Cath rolled her eyes so hard, it hurt. (Actually.) (Maybe because she was still on the edge of tears. On the edge, period.) “So you haven’t read the books.”
“I’m not really a book person.”
“That might be the most idiotic thing you’ve ever said to me”
6. NAME OF THE WIND/WISE MAN’S FEAR: Patrick Rothfuss, 2007, 2011.
The book is divided into two timelines: the first in the present, described in third person; the second in protagonist Kvothe’s past, narrated by Kvothe himself to a renowned ‘Chronicler’. The story begins introducing the innkeeper Kote and his assistant Bast, and revealing that Kote is the hero Kvothe: an unequaled swordfighter, magician, and musician, rumored to have killed a king and somehow caused the present war. His assistant and student Bast is a prince of the Fae. Kvothe saves Chronicler, a traveling scribe, whereupon Chronicler asks to record his story. Upon consenting, Kvothe tells Chronicler that this will take three days (corresponding to the planned trilogy of novels).

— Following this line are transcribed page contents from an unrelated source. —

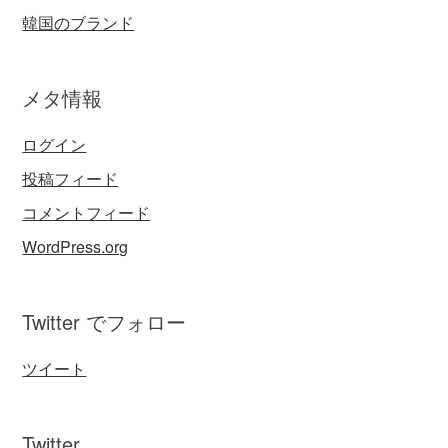
韓国のブランド
メタ情報
ログイン
投稿フィード
コメントフィード
WordPress.org
Twitter でフォロー
ツイート
Twitter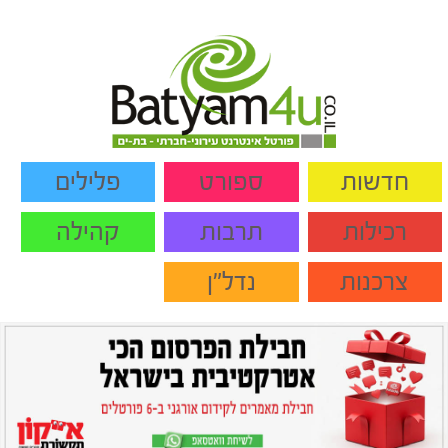
חדשות
ספורט
פלילים
רכילות
תרבות
קהילה
צרכנות
נדל"ן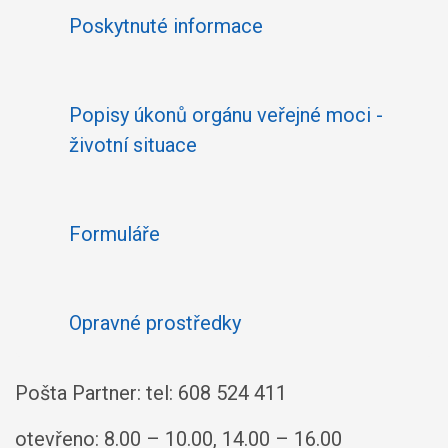
Poskytnuté informace
Popisy úkonů orgánu veřejné moci -
životní situace
Formuláře
Opravné prostředky
Pošta Partner: tel: 608 524 411
otevřeno: 8.00 – 10.00, 14.00 – 16.00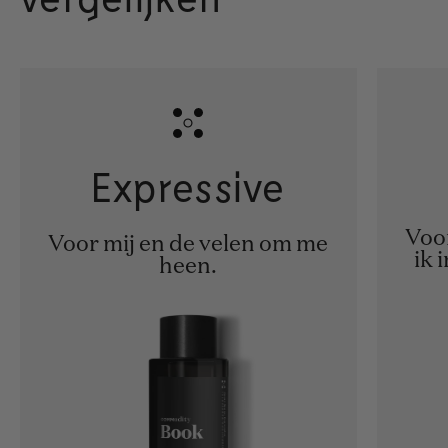
Expressive
Voor
Voor mij en de velen om me
ik 
heen.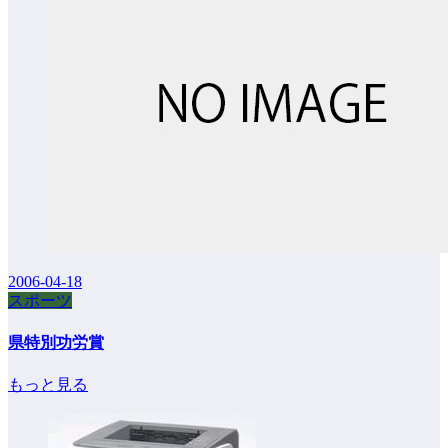
2006-04-18
スポーツ
県特別功労賞
もっと見る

I was not going to include any series in this list, but I just had to stick this one in there. The first two books of the ‘Kingkiller Chronicles’ were recommended to me by my boyfriend (I take credit for making him read again though 😉 ) who found them on a search for the best fantasy novels. They are absolutely brilliant and I cannot handle not knowing when the third is going to be released.
This world is a very thick fantasy, alike Tolkien’s novels and the Song of Ice and Fire series, wherein there is a map of the world, and so many minute details of this ‘old worlde’ magical land. Kvothe (pronounced Kwothe) is the kind of protagonist that you can trust will always win. However, there lies the storyline in the present, where he is seemingly a different man to this fantastic youth he is describing to the scribe.
There is so much to the story, but the bulk of the two novels lies at ‘The University’ where Kvothe travels to, and upon being a genius student who achieves things younger than many before him, learns the types of ‘magic’ that is available in this world.
Rothfuss’ writing is so bloody brilliant. He has the perfect balance, managing to describe his complicated world without totally losing the reader and all the while being incredibly beautiful and poetic. There are so so so many layers to this story, which I cannot begin to relate. So if you love fantasy and you haven’t yet heard of this brilliant author- GO GO GO.
“Clean, quick, and easy as lying. We know how it ends practically before it starts. That’s why stories appeal to us. They give us the clarity and simplicity our real lives lack.”